→ **WORK TO COMPLETE**
(a) In the repository maintenance issue, why can datasets with very large file counts suffer poor performance?
(b) Please reproduce the listing, beginning at its first line and ending after the line that contains "Hallo zusammen! Ich". Swap "Chiesa" for "Church" and keep everything else unchanged.

→ **EXCERPT TO READ**
Automate git repository maintanence operations

Open nellh opened this issue 3 years ago • 1 comments

Is your feature request related to a problem? Please describe. OpenNeuro datasets often have a fairly low rate of new commits after the initial upload but some upload patterns can create many new git objects and we don't automatically run git repack or git gc at any point. For datasets with very large file counts, this can lead to very bad performance bottlenecked by I/O scan of the git objects.

Describe the solution you'd like Other git based hosting services tend to run git gc and git repack at automatic commit intervals (GitLab describes it here). We tend to have larger commits and less of them, I suspect it would be good to run at least the incremental repack whenever a dataset has new commits that haven't been repacked. gc and a full repack shouldn't be required after most changes but we may want schedule running these if the file count for a commit is over a threshold?

→ **DATA PROVIDED**
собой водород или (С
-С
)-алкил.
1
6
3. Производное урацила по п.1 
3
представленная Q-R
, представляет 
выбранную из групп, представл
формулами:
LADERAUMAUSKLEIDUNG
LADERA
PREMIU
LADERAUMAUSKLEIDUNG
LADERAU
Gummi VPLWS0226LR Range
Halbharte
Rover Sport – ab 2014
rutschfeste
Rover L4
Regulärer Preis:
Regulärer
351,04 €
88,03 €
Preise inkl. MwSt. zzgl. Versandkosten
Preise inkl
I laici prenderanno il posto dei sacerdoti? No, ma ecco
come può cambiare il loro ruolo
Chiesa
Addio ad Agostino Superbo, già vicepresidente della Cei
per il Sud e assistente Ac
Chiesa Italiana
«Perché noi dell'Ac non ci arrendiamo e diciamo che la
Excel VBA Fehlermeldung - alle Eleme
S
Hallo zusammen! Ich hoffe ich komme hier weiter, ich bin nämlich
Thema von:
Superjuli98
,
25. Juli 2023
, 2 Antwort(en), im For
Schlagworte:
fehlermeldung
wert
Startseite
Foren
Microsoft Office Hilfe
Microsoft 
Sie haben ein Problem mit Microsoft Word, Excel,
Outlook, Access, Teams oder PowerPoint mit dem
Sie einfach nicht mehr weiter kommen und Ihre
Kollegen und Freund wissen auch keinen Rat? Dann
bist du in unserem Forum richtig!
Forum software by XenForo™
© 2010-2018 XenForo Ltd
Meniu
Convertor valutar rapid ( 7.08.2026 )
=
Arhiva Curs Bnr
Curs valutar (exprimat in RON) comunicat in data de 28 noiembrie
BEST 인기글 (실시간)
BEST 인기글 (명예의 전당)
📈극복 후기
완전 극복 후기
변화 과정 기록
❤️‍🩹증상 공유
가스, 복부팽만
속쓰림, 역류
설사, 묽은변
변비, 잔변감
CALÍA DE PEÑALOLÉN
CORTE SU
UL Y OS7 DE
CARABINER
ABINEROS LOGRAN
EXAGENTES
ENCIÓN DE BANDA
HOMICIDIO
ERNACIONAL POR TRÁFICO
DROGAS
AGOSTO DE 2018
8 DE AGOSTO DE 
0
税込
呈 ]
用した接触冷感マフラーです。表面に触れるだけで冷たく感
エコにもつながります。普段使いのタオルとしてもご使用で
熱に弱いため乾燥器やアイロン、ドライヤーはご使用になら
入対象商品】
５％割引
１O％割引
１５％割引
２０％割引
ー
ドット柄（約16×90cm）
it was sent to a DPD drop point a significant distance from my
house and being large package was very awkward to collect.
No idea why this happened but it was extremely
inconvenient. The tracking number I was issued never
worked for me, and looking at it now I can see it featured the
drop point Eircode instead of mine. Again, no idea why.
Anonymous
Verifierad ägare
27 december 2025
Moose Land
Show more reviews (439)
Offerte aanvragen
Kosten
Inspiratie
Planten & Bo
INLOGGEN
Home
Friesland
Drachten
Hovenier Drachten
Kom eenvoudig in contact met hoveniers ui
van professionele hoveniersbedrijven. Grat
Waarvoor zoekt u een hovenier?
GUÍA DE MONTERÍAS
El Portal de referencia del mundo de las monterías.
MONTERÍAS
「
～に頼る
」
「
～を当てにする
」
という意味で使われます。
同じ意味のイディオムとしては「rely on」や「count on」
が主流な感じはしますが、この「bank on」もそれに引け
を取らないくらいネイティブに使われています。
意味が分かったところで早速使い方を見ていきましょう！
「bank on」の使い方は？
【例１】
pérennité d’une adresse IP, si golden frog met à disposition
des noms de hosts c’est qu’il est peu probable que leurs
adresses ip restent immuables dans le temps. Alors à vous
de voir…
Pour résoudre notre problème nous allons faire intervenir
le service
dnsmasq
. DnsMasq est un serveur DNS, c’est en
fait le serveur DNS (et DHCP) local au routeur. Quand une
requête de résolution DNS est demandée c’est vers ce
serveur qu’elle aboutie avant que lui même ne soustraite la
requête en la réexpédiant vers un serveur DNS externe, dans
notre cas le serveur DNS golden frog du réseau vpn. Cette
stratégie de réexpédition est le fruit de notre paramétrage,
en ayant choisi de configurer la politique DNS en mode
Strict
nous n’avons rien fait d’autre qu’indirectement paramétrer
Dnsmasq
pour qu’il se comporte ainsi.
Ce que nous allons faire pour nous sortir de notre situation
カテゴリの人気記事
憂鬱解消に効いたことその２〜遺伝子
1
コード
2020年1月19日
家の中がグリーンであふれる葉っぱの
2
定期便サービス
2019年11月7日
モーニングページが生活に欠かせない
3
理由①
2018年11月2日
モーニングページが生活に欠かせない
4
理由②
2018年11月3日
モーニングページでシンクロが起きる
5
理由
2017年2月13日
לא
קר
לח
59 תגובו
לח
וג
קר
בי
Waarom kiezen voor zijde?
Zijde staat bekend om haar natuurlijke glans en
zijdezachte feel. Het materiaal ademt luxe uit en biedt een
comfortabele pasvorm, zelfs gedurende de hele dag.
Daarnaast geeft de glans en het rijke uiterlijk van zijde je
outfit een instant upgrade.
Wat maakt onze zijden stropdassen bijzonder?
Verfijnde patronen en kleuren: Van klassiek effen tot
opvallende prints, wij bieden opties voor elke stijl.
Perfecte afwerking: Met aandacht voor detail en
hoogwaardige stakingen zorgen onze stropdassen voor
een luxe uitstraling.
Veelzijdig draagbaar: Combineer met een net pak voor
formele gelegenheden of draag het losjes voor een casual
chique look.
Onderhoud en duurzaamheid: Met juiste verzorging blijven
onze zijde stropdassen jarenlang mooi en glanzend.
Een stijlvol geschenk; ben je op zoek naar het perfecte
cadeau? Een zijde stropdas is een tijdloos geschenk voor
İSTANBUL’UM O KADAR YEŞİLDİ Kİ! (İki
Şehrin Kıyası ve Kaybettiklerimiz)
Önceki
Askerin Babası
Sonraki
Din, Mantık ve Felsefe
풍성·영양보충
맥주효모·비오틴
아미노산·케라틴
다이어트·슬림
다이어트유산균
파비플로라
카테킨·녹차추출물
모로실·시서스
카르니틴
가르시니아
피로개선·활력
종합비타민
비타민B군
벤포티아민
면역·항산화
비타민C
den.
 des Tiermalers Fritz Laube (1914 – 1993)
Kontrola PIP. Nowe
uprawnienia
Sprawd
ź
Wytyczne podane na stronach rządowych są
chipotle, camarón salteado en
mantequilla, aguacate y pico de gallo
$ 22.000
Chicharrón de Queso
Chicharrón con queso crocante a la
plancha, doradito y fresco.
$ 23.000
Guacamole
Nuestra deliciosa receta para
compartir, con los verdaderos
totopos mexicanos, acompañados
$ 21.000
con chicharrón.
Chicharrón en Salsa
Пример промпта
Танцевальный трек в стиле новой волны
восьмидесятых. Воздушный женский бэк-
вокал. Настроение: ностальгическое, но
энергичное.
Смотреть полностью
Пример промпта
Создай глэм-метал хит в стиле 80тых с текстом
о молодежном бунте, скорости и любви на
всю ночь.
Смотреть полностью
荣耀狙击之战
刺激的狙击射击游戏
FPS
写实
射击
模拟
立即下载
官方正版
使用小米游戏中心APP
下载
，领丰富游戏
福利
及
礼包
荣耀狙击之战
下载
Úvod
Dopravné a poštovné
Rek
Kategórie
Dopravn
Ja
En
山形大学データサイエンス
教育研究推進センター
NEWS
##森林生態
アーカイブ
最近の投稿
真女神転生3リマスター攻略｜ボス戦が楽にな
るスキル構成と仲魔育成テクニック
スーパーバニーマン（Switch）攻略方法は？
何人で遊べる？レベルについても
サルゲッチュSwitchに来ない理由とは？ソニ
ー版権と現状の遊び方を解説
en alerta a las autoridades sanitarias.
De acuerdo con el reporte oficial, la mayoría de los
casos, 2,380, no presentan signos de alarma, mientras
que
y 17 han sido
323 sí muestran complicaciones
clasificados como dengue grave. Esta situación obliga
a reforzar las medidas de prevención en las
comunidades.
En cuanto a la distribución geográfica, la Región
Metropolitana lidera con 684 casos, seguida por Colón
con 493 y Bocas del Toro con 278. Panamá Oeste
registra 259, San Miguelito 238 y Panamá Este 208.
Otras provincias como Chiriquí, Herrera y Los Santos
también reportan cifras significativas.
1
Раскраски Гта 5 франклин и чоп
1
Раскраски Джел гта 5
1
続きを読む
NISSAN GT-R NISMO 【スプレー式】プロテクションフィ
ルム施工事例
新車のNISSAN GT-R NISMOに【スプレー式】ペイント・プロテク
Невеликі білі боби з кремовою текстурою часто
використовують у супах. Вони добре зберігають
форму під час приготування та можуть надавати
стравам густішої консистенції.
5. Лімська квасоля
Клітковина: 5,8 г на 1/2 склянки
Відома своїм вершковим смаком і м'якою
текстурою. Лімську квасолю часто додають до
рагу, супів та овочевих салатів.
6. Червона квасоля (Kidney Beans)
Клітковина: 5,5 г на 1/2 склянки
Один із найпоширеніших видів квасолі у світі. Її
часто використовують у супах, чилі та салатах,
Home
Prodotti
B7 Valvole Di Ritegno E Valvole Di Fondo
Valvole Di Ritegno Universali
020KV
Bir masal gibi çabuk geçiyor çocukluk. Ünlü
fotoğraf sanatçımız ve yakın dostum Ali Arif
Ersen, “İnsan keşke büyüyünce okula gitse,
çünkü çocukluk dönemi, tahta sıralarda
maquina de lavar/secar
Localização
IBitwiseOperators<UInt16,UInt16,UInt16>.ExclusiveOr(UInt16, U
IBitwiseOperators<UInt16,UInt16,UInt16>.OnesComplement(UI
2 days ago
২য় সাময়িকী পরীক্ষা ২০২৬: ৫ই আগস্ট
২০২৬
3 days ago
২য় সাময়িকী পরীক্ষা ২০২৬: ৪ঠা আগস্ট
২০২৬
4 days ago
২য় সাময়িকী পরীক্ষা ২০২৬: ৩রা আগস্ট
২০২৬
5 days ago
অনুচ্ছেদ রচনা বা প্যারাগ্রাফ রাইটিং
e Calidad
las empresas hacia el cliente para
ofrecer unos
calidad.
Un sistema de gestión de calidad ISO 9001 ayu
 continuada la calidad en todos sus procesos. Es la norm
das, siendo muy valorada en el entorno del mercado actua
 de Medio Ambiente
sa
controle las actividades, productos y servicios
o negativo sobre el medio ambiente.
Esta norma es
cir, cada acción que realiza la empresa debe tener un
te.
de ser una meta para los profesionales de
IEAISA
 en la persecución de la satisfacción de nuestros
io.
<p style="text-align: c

→ **PER-TASK ANSWERS**
(a) Some upload patterns create many new git objects, and git repack and git gc are never run automatically. For datasets with very large file counts, this leads to bad performance that is bottlenecked by the I/O scan of the git objects.

(b)
собой водород или (С
-С
)-алкил.
1
6
3. Производное урацила по п.1 
3
представленная Q-R
, представляет 
выбранную из групп, представл
формулами:
LADERAUMAUSKLEIDUNG
LADERA
PREMIU
LADERAUMAUSKLEIDUNG
LADERAU
Gummi VPLWS0226LR Range
Halbharte
Rover Sport – ab 2014
rutschfeste
Rover L4
Regulärer Preis:
Regulärer
351,04 €
88,03 €
Preise inkl. MwSt. zzgl. Versandkosten
Preise inkl
I laici prenderanno il posto dei sacerdoti? No, ma ecco
come può cambiare il loro ruolo
Church
Addio ad Agostino Superbo, già vicepresidente della Cei
per il Sud e assistente Ac
Church Italiana
«Perché noi dell'Ac non ci arrendiamo e diciamo che la
Excel VBA Fehlermeldung - alle Eleme
S
Hallo zusammen! Ich hoffe ich komme hier weiter, ich bin nämlich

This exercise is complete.